Magical Strings

All submissions for this problem are available.

This question is extremely easy. You just need to find the number of magical strings.

A string is called magical if it satisfies the following conditions.

1) Length of the string must be exactly N.

2) Each character of the string must be a lower case latin letter i.e. in ['a' - 'z'].

2) For each pair (L,R) in input, substring [L,R] of this string must be a palindrome.

Input

First line contains T, the number of test cases.

For each test case, first line contains two integers, N - length of string and M - number of pairs [L,R].

Next M lines, each contains two integers [L,R].

Note : L and R are 1 based indexing of string.

Output

For each test case, print the number of magical strings.
As the answer can be large, print it modulus 1000000007 (1e9 + 7).

Constraints

• 1 ≤ T ≤ 10
• 1 ≤ N ≤ 2000
• 0 ≤ M ≤ 200000
• 1 ≤ L ≤ R ≤ N

Sample Input:

1

3 2

1 2

2 3

Output:

26

-------------------------------------------------------------------------------editorial--------------------------------------------------------

Prerequisites - Pigeon Hole Principle, Disjoint Set Union
Difficulty : Easy - Medium
Expected Complexity: O(N*N)
Editorial -

1. Find the mid-point of each range (query) and if there are many queries having the same mid-point then only retain that query whose length is max, i.e (where r - l is maxm)
2. This would have reduced the number of queries to 2*N at max, since there are 2*N number of mid-points in a string of length N.
3. Now for each query do dsu union of element l with r, (l + 1) with (r - 1), (l + 2) with (r - 2) and so on. We do this because the character which would be put on the index l would be same as the one we put on index r. Extending this logic to all queries we need to maintain dsu. So basically all the elements of one component of dsu should have the same letter on them.
4. After processing all the queries, let the number of dsu components be x, then the answer is 26^x

Complexity Analysis: O(N * N) because we do an O(N) iteration for each query and total number of queries can be 2N, therefore O(2N*N). Here I have ignored the constant of union-find for simplicity.
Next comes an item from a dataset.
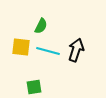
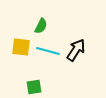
black arrow: rotated 15 degrees clockwise
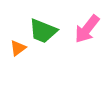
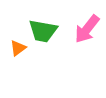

note 2*n centers since ith position can be center with string of even length around it or with string of odd length around it 

-------------------------------------------------code-------------------------------------------------------------------

#include<iostream>

#include<bits/stdc++.h>

#include<stdio.h>

#include<vector>

#include<algorithm>

using namespace std;

long long int  rank[100010];

long long int  parent[100010];

#define mod 1000000007

long long int find(long long int  a)

  {

    if(parent[a]!=parent[parent[a]])

     {

      parent[a]=find(parent[a]);

     }

     return parent[a];

 }

long long int  merge(long long int  a, long long int   b)

{

  long long int  x=find(a);

  long long int  y=find(b);

  if(rank[x]>rank[y])

  {

      parent[y]=x;

   

  }

  

  else

  {

      parent[x]=y;

   if(rank[x]==rank[y])

   rank[y]++;

  }

  

}

int main()

{

long long int  t; cin>>t;while(t--)

{

   long long int  n,q;

    cin>>n>>q;

    for(long long int  i=0;i<=n;i++)

     {

      rank[i]=1;

      parent[i]=i;

}

    vector<pair<long long int ,long long int > > v;

    long long int  haa[10000][2];// 0 for even 1 for odd

    memset(haa,0,sizeof haa);

    

    while(q--)

     {

      long long int  l,r;

       cin>>l>>r;

       if((r-l+1)%2==0)

        {

        long long int  mid=(r+l)/2;

        long long int  len=(r-l+1);

        if(haa[mid][0]<len/2) haa[mid][0]=len/2;

         

}

else

{

long long int  mid=(r+l)/2;

                long long int  len=(r-l+1);

                if(haa[mid][1]<len/2) haa[mid][1]=len/2;

}

}

 

for(long long int  i=1;i<=n;i++)

 {

  if(haa[i][0]!=0)

   {

    long long int  len=haa[i][0];

     long long int  fp=i;

     long long int  sp=i+1;

    for(long long int  j=0;j<len;j++)

     {

       

          merge(fp,sp);

           fp--;

           sp++;

 }

}

if(haa[i][1]!=0)

{

   long long int  len=haa[i][1];

     long long int  fp=i-1;

     long long int  sp=i+1;

    for(long long int  j=0;j<len;j++)

     {

       

          merge(fp,sp);

           fp--;

           sp++;

 }

}

 }

 long long int  c=0;

 for(long long int  i=1;i<=n;i++)

  {

  if(parent[i]==i)c++;

  }

   long long int  ans=1;

for(long long int  i=0;i<c;i++)

 {

  ans=(ans*26)%mod;

 }

  cout<<ans<<endl;

}

 return 0;

}